Afterwards, Valencia officially changed her major to health sciences and later earned her bachelor’s degree in the field. She decided to further her education at Fresno State, and enrolled into the Master of Public Health program in August 2015.
Since then, she has been keeping active on the Fresno State campus, particularly with the University’s Student Health and Counseling Center, where she has been involved for the past five years in various roles. Her first role was as a member and later ambassador of the the Student Health Advisory Committee – a program that serves as a bridge between students and the Student Health and Counseling Center administration.
The next year, Valencia joined the Peer Ambassador of Wellness (PAWS) program working within health promotion, prevention and education. After a year, she was promoted to student coordinator, working closely with health education staff and supervisor of the PAWS. She later returned to the Student Health Advisory Committee as its chair.
Of her time in the program, Valencia said,
“Though I had many tasks as a student coordinator, the biggest task was becoming the program planner and coordinator for the WATCHDOG Safety Summit – a two-day safety and CPR training for 60-80 students. I had the pleasure of coordinating this program for four semesters as well as volunteer with it during my time as a PAW. On another note – as chair of the Student Health Advisory Committee, we had a big task of advocating for students in the goal of increasing the Student Health and Counseling Center’s fees. I along with other members were able to support administration with panels and meetings regarding the fee increase and explain that it would be used to hire more staff for counseling services.”
Valencia found her work at the health center so compelling that she turned it into her master’s thesis, “Barriers to Usage of the Student Health and Counseling Center by California State University, Fresno Students”. Her study delved into the barriers or reasons why students chose to not use the Student Health and Counseling Center services. Her reasons for researching this topic was both academic and personal.
“I’ve worked with the Student Health and Counseling Center for about four years and have close connections with the staff,” Valencia said. “I wanted to help their administration find out what these barriers were in order to determine if any improvements can be made to cause more student visitations.”
Moving forward with her thesis, Valencia chose to survey Fresno State students and question their barriers in order to explore the gaps in the literature she discovered.
Among Valencia’s best memories during her graduate years is her time studying abroad in the Dominican Republic exploring health on a global scale. She experienced this trip two times – in 2016 and 2018. While there, Valencia and her study abroad classmates performed community service work in the bateyes, which are sugar cane villages home to some of the region’s poorest residents. Many of the homes lack basic necessities like electricity, clean water and nutritious food.

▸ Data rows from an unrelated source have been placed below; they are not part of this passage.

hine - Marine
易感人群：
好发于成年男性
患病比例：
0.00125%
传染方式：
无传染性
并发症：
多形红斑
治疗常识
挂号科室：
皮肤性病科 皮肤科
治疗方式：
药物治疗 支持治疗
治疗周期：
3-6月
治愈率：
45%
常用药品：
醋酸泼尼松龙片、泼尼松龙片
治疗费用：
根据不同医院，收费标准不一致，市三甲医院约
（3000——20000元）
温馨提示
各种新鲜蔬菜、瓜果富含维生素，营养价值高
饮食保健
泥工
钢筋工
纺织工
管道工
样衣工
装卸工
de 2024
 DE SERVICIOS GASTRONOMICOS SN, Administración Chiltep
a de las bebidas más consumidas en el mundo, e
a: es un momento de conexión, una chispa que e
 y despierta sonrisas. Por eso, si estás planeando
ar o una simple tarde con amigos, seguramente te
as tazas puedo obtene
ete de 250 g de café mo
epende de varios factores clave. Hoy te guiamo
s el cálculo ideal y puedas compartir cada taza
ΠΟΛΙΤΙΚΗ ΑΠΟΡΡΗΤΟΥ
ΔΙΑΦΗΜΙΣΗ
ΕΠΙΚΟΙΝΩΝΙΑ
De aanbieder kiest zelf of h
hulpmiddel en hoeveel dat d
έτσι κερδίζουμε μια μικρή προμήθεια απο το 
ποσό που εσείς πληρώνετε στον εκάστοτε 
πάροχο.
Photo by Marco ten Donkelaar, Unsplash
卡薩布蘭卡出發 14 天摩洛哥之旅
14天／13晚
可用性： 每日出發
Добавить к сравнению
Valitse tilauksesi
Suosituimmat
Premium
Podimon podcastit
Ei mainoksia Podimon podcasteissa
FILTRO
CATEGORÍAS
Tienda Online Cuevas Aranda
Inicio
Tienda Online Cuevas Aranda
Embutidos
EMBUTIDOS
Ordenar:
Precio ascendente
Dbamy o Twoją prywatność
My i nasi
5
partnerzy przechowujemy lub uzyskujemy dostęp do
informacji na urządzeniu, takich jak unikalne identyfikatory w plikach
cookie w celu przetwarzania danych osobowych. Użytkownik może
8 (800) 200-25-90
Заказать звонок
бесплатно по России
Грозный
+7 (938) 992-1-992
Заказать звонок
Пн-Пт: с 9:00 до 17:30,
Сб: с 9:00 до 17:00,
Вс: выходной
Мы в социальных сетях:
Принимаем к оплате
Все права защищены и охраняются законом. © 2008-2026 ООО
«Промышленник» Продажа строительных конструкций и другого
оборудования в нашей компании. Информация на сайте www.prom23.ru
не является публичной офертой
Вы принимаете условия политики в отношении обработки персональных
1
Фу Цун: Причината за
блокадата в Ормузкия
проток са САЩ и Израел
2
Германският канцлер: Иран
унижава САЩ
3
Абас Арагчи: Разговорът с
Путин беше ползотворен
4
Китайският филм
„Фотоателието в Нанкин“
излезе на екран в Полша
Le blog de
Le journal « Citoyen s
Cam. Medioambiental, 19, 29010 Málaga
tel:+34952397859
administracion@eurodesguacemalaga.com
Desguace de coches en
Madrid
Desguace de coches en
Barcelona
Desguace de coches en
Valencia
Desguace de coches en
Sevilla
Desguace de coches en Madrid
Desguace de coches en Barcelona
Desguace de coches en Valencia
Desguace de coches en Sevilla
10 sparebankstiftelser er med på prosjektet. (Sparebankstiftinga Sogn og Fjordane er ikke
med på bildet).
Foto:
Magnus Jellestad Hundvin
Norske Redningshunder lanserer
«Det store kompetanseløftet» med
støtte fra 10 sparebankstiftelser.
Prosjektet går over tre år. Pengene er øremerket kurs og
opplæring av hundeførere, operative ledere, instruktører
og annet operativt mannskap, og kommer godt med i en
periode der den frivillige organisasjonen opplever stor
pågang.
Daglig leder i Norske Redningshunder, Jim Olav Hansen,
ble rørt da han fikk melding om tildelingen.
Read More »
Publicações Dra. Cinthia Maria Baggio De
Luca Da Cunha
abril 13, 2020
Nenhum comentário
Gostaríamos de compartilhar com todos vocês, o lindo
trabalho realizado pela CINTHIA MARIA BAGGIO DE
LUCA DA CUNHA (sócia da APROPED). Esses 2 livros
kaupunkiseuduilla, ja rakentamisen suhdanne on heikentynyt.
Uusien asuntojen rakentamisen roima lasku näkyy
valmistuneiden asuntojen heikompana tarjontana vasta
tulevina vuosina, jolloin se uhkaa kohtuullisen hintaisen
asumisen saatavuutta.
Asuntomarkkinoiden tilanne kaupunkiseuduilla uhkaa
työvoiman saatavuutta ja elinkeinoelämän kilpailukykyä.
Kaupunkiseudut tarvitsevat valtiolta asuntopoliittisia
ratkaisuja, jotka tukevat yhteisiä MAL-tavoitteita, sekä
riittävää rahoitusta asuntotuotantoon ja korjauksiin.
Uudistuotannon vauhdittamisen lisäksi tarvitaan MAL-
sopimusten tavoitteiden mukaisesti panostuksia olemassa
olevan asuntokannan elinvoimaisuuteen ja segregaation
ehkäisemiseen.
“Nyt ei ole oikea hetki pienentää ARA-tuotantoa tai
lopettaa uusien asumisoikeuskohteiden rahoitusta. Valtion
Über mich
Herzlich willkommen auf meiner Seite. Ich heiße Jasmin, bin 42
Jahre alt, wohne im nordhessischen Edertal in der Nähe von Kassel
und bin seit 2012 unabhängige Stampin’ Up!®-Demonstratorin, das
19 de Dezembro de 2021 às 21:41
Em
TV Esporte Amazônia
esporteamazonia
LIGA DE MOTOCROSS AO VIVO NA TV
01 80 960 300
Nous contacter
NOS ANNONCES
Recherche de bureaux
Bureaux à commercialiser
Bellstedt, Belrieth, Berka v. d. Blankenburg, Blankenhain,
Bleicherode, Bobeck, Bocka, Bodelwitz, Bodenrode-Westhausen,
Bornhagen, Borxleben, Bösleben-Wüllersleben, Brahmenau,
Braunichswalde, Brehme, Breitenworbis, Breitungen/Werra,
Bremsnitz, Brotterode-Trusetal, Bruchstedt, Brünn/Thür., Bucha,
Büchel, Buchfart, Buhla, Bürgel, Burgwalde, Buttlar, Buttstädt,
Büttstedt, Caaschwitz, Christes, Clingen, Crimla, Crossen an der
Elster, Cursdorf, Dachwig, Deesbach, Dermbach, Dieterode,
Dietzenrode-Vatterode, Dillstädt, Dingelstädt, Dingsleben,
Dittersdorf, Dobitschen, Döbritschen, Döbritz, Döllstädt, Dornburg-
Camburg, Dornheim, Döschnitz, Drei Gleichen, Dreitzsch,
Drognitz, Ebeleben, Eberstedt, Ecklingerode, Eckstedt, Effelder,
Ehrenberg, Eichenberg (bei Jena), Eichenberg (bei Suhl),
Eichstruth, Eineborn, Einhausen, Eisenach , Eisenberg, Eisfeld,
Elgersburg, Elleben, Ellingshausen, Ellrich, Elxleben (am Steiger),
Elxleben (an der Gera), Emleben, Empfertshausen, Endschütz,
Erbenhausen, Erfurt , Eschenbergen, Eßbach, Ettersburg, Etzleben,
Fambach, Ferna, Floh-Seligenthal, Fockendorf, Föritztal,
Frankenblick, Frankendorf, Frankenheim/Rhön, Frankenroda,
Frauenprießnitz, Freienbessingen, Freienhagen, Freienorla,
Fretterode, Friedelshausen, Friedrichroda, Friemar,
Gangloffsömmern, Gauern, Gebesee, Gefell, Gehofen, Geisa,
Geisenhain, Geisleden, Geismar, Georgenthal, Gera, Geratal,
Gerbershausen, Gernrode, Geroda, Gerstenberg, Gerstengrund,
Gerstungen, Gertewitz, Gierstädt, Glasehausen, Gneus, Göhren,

Valencia not only participated in the trip, but played a large role in recruiting fellow classmates and peers to attend, leading recruitment efforts, leading marketing campaigns, orientations and fundraising. Funds raised were used to purchase food, water filtration devices, mosquito nets, and feminine hygiene products for families in the area.
“While maintaining high grades in the Master of Public Health program, Cassie has been heavily involved in extra curricular activities including leadership positions in the Dominican Republic summer program, as well as scholarly activity in the form of published papers,” said Dr. Miguel Perez, professor and program coordinator of the Master of Public Health program. “She is a great example of how to translate theory into practice in the field of public health. Her experiences will no doubt help her professionally going forward.”
Valencia’s next goal is to serve her new community of Newport Beach, California as a health educator in higher education.